One of the best ways to make lasting connections in any industry is to engage in networking. The term “networking” covers a lot of ground, from business retreats to industry conventions, but there’s no need to pigeonhole it.
It is, however, important to do it. And, with that in mind we take a look at five books that can help you grow your professional network.
1. The Start-up of You: Adapt to the Future, Invest in Yourself, and Transform Your Career
LinkedIn is a pioneering tool in the world of networking that combines the draw of social media with the utility of a professional networking hub. Cofounder Reid Hoffman co-wrote “The Start-Up of You” in part to demonstrate how to most effectively use networking (and networking websites like LinkedIn) to widen business opportunities.
Although the book focuses on trade practices of Silicon Valley entrepreneurs as a template for how to use networking to one’s advantage, the concepts are applicable in any field. At its heart, it’s about investing in yourself the same way you would invest in your most prized business plan.
2. The Skinny on Networking: Maximizing the Power of Numbers
Brevity and effectiveness are the hallmarks of the “Skinny On” series, and this edition carries on the reputation of quality in author Jim Randel’s writing. Randel is well-known for his comic approach to business tactics, and the mechanics of networking are served well in this style.
This book is not meant to be an exhaustive guide to networking techniques, but it goes a lot further than many books on the same subject by providing actual tips and tricks on how to network, as opposed to telling readers why it’s important to network – which they already know.
3. Power Friending: Demystifying Social Media to Grow Your Business
Very much for the “new school” in the business world, “Power Friending” provides an accessible approach to social media for the purposes of networking. Author Amber Mac’s take on networking is one that is tempered with fresh experience in the brave new world of social media.
The book helps readers both by being entertaining and easy to read, but also by providing specific tips on what to do and what not to do in the realm of social media to build and manage networking contacts. A new type of digital etiquette is evolving as we speak and Mac is a reliable compass for social media newcomers and veterans alike.
4. Make Your Contacts Count: Networking Know-how for Business And Career Success
Authors Anne Barber and Lynne Waymon deliver a book about networking that will be a useful read for anyone who wants to know exactly how to network: how to approach strangers, how to effectively communicate business concepts and how to avoid turning people off.
“Make Your Contacts Count” is an effective guidebook for how to establish trust with people you don’t know and maintain that trust over the course of the business relationship. That said, Barber/Waymon notably do not address social networking, focusing more on establishing relationships “the old-fashioned way,” which is still very important in today’s business world.
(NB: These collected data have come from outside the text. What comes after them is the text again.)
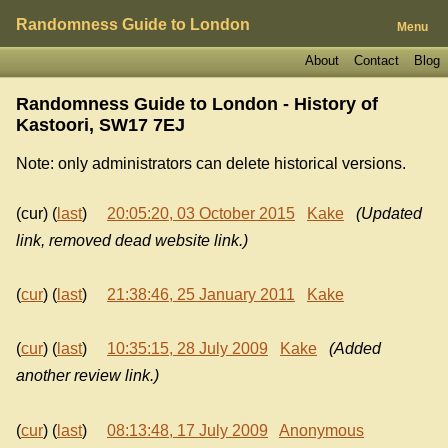
Randomness Guide to London
Menu
About
Contact
Blog
Randomness Guide to London - History of
Kastoori, SW17 7EJ
Note: only administrators can delete historical versions.
(cur) (
last
)
20:05:20, 03 October 2015
Kake
(Updated
link, removed dead website link.)
(
cur
) (
last
)
21:38:46, 25 January 2011
Kake
(
cur
) (
last
)
10:35:15, 28 July 2009
Kake
(Added
another review link.)
(
cur
) (
last
)
08:13:48, 17 July 2009
Anonymous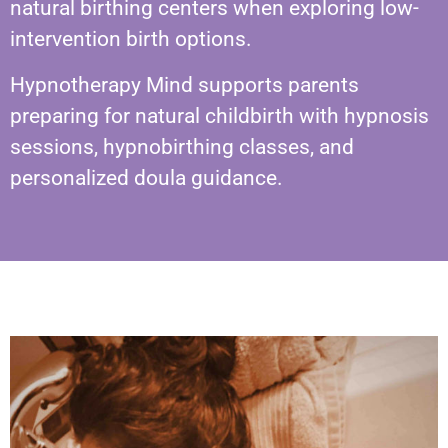
natural birthing centers when exploring low-
intervention birth options.
Hypnotherapy Mind supports parents
preparing for natural childbirth with hypnosis
sessions, hypnobirthing classes, and
personalized doula guidance.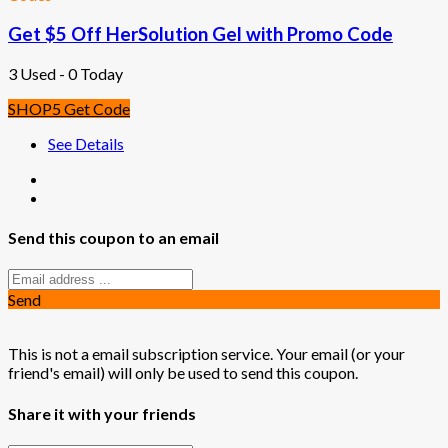
Get $5 Off HerSolution Gel with Promo Code
3 Used - 0 Today
SHOP5
Get Code
See Details
Send this coupon to an email
Send
This is not a email subscription service. Your email (or your
friend's email) will only be used to send this coupon.
Share it with your friends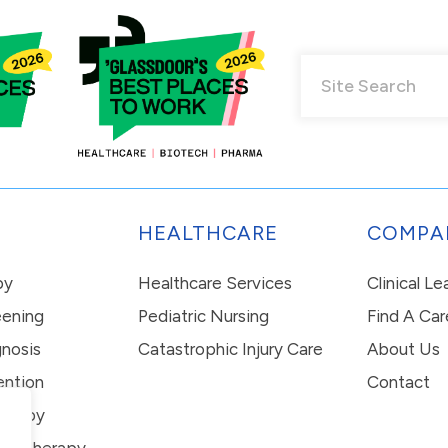
HEALTHCARE
COMPA
py
Healthcare Services
Clinical L
eening
Pediatric Nursing
Find A Car
nosis
Catastrophic Injury Care
About Us
ention
Contact
erapy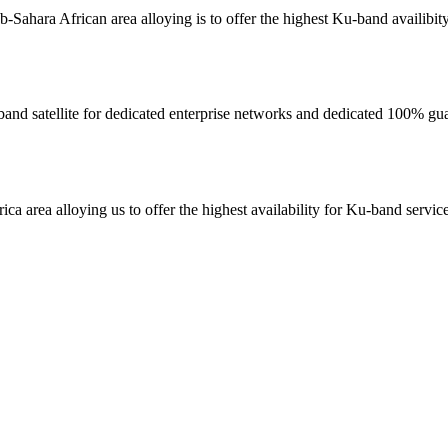
sub-Sahara African area alloying is to offer the highest Ku-band availibit
 C-band satellite for dedicated enterprise networks and dedicated 100% g
rica area alloying us to offer the highest availability for Ku-band servi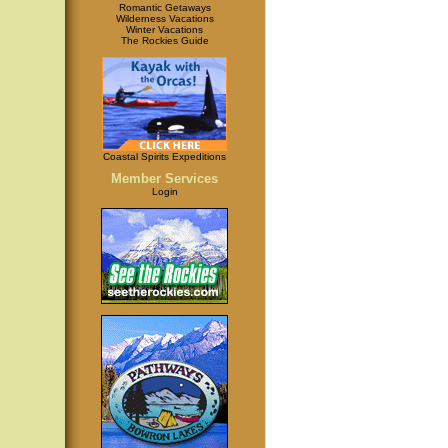
Romantic Getaways
Wilderness Vacations
Winter Vacations
The Rockies Guide
Coastal Spirits Expeditions
Member Services
Login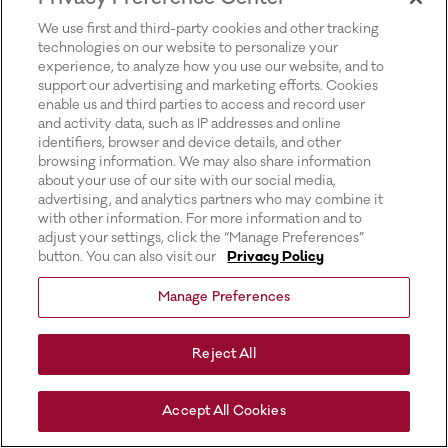
for more information).
We use first and third-party cookies and other tracking
technologies on our website to personalize your
experience, to analyze how you use our website, and to
support our advertising and marketing efforts. Cookies
enable us and third parties to access and record user
and activity data, such as IP addresses and online
identifiers, browser and device details, and other
browsing information. We may also share information
about your use of our site with our social media,
advertising, and analytics partners who may combine it
with other information. For more information and to
adjust your settings, click the “Manage Preferences”
button. You can also visit our
Privacy Policy
Manage Preferences
Reject All
Accept All Cookies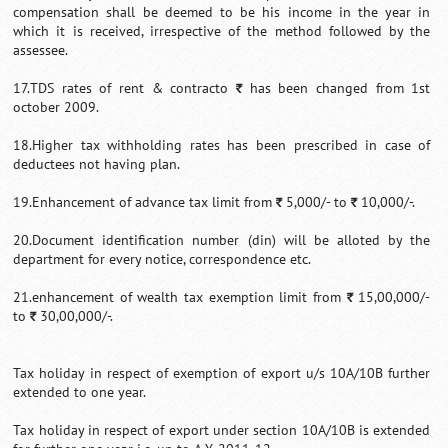
compensation shall be deemed to be his income in the year in
which it is received, irrespective of the method followed by the
assessee.
17.TDS rates of rent & contracto
has been changed from 1st
`
october 2009.
18.Higher tax withholding rates has been prescribed in case of
deductees not having plan.
19.Enhancement of advance tax limit from
5,000/- to
10,000/-.
`
`
20.Document identification number (din) will be alloted by the
department for every notice, correspondence etc.
21.enhancement of wealth tax exemption limit from
15,00,000/-
`
to
30,00,000/-.
`
Tax holiday in respect of exemption of export u/s 10A/10B further
extended to one year.
Tax holiday in respect of export under section 10A/10B is extended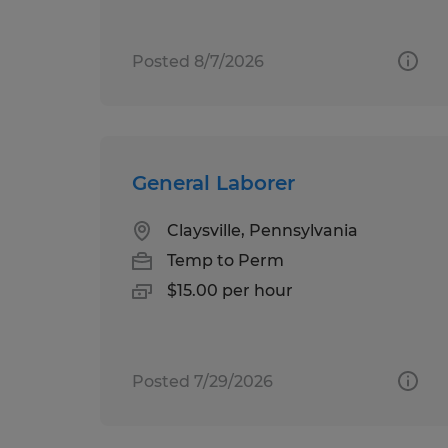
Posted 8/7/2026
General Laborer
Claysville, Pennsylvania
Temp to Perm
$15.00 per hour
Posted 7/29/2026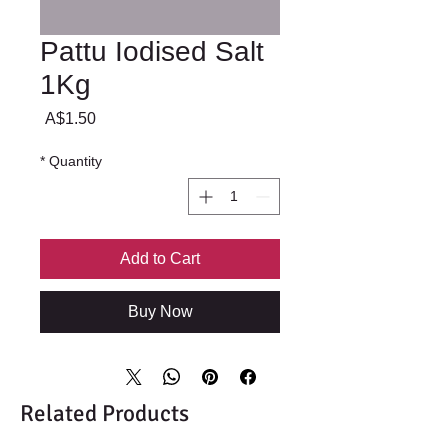
Pattu Iodised Salt
1Kg
Price
A$1.50
*
Quantity
Add to Cart
Buy Now
Related Products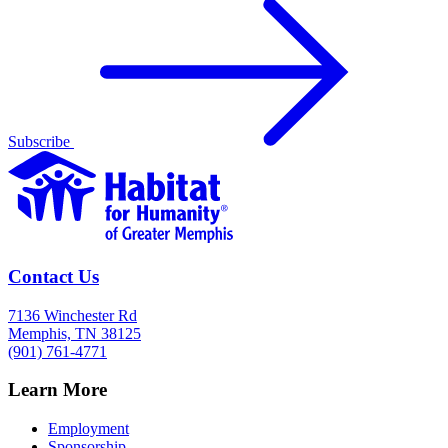
Subscribe
Contact Us
7136 Winchester Rd
Memphis, TN 38125
(901) 761-4771
Learn More
Employment
Sponsorship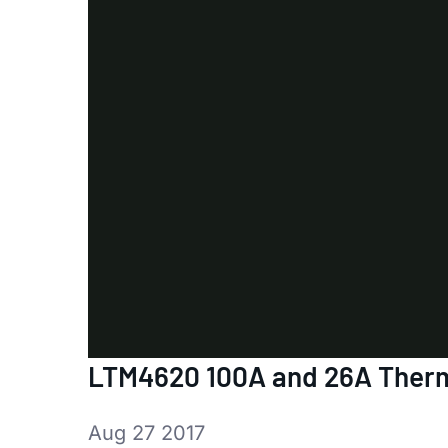
LTM4620 100A and 26A Ther
Aug 27 2017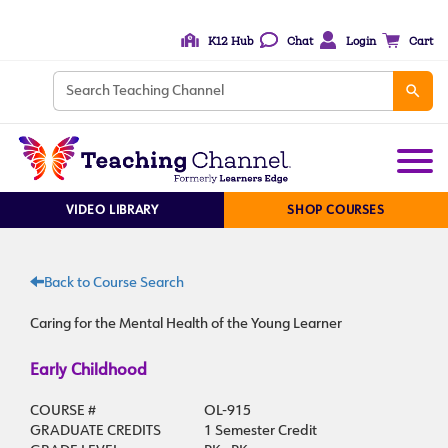
K12 Hub
Chat
Login
Cart
VIDEO LIBRARY
SHOP COURSES
Back to Course Search
Caring for the Mental Health of the Young Learner
Early Childhood
COURSE #
OL-915
GRADUATE CREDITS
1 Semester Credit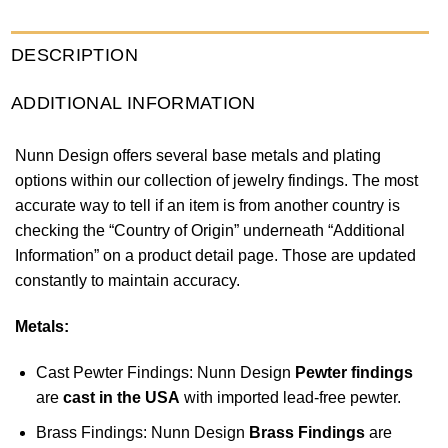
DESCRIPTION
ADDITIONAL INFORMATION
Nunn Design offers several base metals and plating
options within our collection of jewelry findings. The most
accurate way to tell if an item is from another country is
checking the “Country of Origin” underneath “Additional
Information” on a product detail page. Those are updated
constantly to maintain accuracy.
Metals:
Cast Pewter Findings: Nunn Design
Pewter findings
are
cast in the USA
with imported lead-free pewter.
Brass Findings: Nunn Design
Brass Findings
are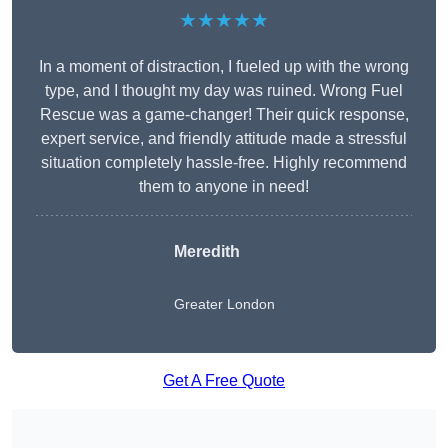
★★★★★
In a moment of distraction, I fueled up with the wrong
type, and I thought my day was ruined. Wrong Fuel
Rescue was a game-changer! Their quick response,
expert service, and friendly attitude made a stressful
situation completely hassle-free. Highly recommend
them to anyone in need!
Meredith
Greater London
Get A Free Quote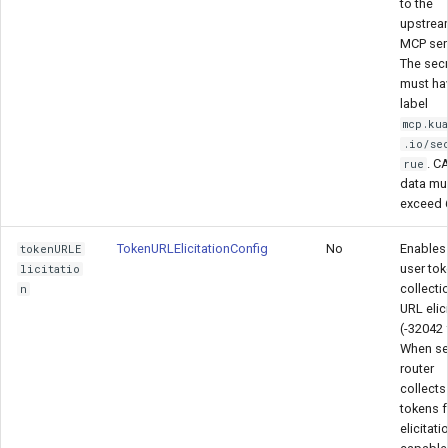
to the
upstre
MCP serv
The secr
must ha
label
mcp.ku
.io/se
. C
rue
data mu
exceed 
TokenURLElicitationConfig
No
Enables 
tokenURLE
user tok
licitatio
collecti
n
URL elic
(-32042 
When set
router
collects
tokens 
elicitati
5. Click: Ten Truths for Building Extraordinary Relationships
Author George Fraser turns the concept of networking on its head by asking readers what they can offer in networking relationships as opposed to focusing on what they can get. In a job climate (and resulting networking book market) that favors the hungry survivalist “Click” is a refreshing shift in gears.
The book takes a bird’s-eye view of networking in that the tips it provides can be applied across all relationships, but that is part of its message – networking first has to be a genuine before it can ever be effective. From this perspective, readers can see that developing business relationships is not so different than the other types of bonds we forge.